Methods: It is a systematic review of a descriptive nature from the databases Medline, Lilacs, SciELO, Scopus, from 1980 to 2010.
Results: There were 83 articles (2.8 articles/year) with a total of 291 cases. The co-infection was described in 1980 and this situation has become the defining AIDS clinical event in Brazil. This is the country with the highest number of publication (51.8%) followed by Argentina (27.7%). The majority of cases are amongst adult men (65.3%) native or from endemic regions with serological diagnosis in the chronic stage (97.9%) and indeterminate form (50.8%). Both diseases follow the normal course, but in 41% the reactivation of the Chagas disease occurs.

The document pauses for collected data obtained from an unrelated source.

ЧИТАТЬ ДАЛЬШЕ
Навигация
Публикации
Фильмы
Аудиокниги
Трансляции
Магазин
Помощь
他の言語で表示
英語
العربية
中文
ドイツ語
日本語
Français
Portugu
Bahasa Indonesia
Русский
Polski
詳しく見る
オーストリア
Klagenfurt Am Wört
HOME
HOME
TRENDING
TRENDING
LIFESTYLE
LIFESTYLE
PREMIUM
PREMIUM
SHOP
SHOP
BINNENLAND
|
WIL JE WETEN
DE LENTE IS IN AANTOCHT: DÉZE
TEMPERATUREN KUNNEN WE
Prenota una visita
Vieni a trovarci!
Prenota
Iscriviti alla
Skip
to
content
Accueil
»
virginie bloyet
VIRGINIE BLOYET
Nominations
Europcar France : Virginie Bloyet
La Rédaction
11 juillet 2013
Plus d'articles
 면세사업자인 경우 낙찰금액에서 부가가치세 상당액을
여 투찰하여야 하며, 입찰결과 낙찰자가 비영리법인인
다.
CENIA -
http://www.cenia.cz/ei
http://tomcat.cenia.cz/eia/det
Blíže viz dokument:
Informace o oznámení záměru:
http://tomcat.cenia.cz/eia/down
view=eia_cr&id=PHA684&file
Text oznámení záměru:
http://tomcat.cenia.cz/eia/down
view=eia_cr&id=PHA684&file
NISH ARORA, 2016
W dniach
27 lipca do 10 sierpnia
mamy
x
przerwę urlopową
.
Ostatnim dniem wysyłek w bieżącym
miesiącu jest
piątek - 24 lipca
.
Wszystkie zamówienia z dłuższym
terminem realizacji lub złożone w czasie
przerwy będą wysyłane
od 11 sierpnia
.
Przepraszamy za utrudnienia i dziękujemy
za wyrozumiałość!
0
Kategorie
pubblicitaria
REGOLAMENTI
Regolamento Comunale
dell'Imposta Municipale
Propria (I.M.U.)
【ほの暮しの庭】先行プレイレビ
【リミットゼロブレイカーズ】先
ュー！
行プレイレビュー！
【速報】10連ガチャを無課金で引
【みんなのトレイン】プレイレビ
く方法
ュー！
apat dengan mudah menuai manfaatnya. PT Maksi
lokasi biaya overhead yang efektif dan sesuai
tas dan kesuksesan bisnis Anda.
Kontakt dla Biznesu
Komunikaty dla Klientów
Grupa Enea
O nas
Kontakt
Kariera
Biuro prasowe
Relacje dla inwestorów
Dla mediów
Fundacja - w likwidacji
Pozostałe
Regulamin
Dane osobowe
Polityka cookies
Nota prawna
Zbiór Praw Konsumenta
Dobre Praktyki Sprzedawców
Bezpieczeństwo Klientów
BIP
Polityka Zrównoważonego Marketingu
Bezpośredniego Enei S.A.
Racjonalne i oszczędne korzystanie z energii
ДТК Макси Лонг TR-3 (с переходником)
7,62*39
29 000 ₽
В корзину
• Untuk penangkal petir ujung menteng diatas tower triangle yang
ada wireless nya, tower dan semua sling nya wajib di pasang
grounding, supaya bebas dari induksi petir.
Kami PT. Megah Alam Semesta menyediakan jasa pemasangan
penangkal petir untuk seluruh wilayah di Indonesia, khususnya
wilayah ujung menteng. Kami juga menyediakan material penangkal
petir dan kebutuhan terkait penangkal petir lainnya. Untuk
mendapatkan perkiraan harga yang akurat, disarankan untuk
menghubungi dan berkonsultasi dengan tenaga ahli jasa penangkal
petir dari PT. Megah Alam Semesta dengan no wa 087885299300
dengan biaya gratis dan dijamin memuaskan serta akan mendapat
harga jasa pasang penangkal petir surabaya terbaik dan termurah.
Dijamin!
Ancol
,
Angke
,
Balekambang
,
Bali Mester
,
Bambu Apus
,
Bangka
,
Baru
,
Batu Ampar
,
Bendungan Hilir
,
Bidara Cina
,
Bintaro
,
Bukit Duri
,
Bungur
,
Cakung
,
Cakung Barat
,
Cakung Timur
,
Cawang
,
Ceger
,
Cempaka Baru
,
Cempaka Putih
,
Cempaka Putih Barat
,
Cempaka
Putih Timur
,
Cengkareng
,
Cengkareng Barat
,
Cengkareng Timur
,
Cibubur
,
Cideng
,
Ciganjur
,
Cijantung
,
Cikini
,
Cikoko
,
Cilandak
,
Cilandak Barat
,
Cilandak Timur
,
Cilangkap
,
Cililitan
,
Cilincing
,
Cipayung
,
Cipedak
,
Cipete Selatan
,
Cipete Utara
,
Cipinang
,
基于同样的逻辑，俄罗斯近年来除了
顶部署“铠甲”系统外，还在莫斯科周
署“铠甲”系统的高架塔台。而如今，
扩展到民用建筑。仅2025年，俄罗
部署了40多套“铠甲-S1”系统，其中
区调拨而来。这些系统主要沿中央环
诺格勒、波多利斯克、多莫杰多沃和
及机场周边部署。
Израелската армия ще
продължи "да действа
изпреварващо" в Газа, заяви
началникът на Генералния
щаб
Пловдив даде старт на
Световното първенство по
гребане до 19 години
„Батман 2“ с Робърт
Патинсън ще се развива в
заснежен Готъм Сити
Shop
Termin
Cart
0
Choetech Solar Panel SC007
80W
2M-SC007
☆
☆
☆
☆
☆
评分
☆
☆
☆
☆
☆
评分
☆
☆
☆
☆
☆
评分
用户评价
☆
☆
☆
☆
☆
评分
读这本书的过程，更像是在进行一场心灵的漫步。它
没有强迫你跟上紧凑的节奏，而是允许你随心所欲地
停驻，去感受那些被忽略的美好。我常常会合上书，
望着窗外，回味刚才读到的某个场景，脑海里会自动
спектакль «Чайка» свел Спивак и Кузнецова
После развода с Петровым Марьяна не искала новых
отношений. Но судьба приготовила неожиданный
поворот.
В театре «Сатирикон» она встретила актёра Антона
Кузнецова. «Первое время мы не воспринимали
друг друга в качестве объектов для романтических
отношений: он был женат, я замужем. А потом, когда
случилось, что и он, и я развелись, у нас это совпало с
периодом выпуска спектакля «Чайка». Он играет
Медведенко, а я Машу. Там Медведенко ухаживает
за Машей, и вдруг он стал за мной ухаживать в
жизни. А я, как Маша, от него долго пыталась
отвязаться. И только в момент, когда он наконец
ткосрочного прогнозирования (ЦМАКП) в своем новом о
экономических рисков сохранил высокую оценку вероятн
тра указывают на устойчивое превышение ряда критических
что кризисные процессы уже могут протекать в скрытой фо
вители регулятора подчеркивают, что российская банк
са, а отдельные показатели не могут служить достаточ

The most severe form is the meningoencephalitis, with 100% of mortality without specific and early treatment of the T. cruzi. The medication of choice was the benznidazole on doses and duration normally used for the acute phase. The high parasitemia detected by direct or indirect quantitative methods indicated reactivation and its elevation is the most important predictive factor. The lower survival rate was related to the reactivation of the Chagas disease and the natural complications of both diseases. The role of the antiretroviral treatment on the co-infection cannot yet be defined by the knowledge currently existent.
Conclusions: Despite the relevance of this clinical event there are still gaps to be filled.